Eine Einordnung der Wirtschaftspolitik der polnischen PiS-Regierung hat der ehemalige Mitarbeiter des Warschauer FES-Büros Dr. Martin Albers vorgelegt. „Zwischen Ideologie und Pragmatismus“ ist das Papier überschrieben und bietet einen Überblick der von der neuen Regierung angestrengten Vorhaben in der Wirtschaft- und Sozialpolitik. Darin schreibt er, dass die PiS-Regierung einen „spezifisch polnischen Entwicklungsweg einschlagen und somit die angeblich eingeschränkte Souveränität Polens auch ökonomisch wiederherstellen [will]. In der Praxis beweist die Regierung jedoch bei wirtschaftspolitischen Entscheidungen ein hohes Maß an Pragmatismus.“
Damit kann sie nach Meinung Albers auch gewisse Erfolge verbuchen. Angetreten war sie zur Wahl mit einem umfangreichen Programm der Neuausrichtung in der Wirtschafts- und Sozialpolitik. Konkret bedeutet das unter anderem die Umwandlung von Fremdwährungskrediten für Eigenheimbesitzer, die Erhöhung des Mindestlohns, die Einführung eines Kindergelds, die Rücknahme einer Rentenreform und ein großes, staatliches Wohnungsbauprogramm. Während des Wahlkampfs wurde PiS ob der kostspieligen Ankündigungen vorgeworfen, unseriöse Versprechungen zu machen und die Wirtschaft des Landes gegen die Wand zu fahren.
Im Gegensatz dazu ist die wirtschaftliche Entwicklung weiterhin stabil, und das auch nach der Einführung des Kindergelds und der Mindestlohnanhebung. Gerade das Kindergeld – 500 Złoty ab dem zweiten Kind, umgerechnet ca. 120 Euro – ist ungemein populär. Albers argumentiert zudem, dass „der Zeitpunkt der höheren Ausgaben vor dem Hintergrund sinkender Preise zu einer realen Steigerung der Nachfrage und des Wirtschaftswachstums“ führe. Bei den anderen Vorhaben, vor allem der Rücknahme der Rentenreform von 2012, die eine Erhöhung des Rentenalters mit sich gebracht hatte, war die Regierung zunächst vorsichtiger, hält aber weiterhin daran fest. Kurzfristig wären die Kosten dafür zwar überschaubar, auf lange Sicht kämen aber erhebliche Kosten auf die Staatskasse zu. Denn die demographische Entwicklung Polens zeigt einen noch größeren Rückgang der arbeitsfähigen Bevölkerung als in Deutschland an. Bis 2060 könnte sich ihr Anteil an der Gesamtbevölkerung um bis zu 40 Prozent verringern, berichtet der Economist.
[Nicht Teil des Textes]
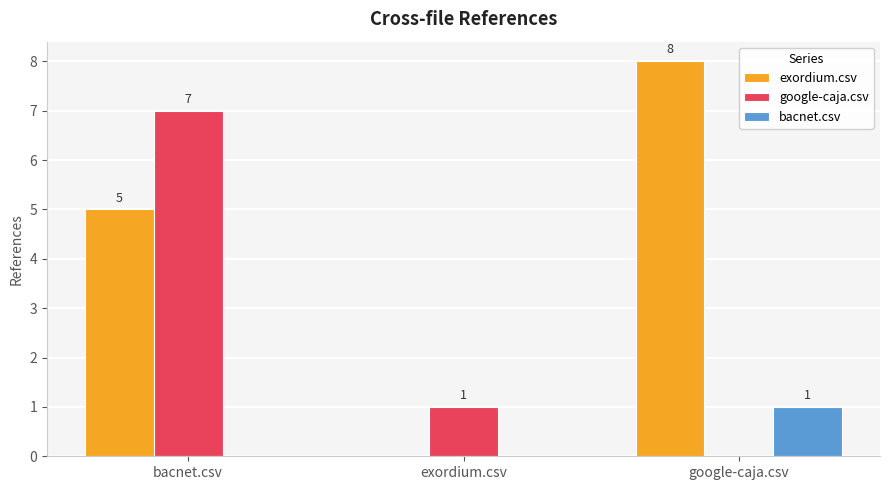

Which series has the largest range (max minus min)?

exordium.csv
So verfolgt die PiS-Regierung eine Politik der „Loyalitätsbeschaffung durch Massenklientelismus“ und erkauft sich quasi Unterstützung – ein Kennzeichen populistischer Parteien, so der Politikwissenschaftler Jan-Werner Müller. Das sollte linken und sozialdemokratischen Parteien in Europa zu denken geben. Sicher, eine Politik der Abschottung hat bei ihnen nichts verloren, und Nationalismus ist nicht nur keine Option, sondern ein politisches, gesellschaftliches und kulturelles Übel. Gleichzeitig muss man sich in der EU aber auch von der wirtschaftlichen Einheitspolitik verabschieden, die derzeit allzu sehr von Dogma der Austerität geprägt ist. Der Sozialstaat darf den Rechten nicht überlassen werden.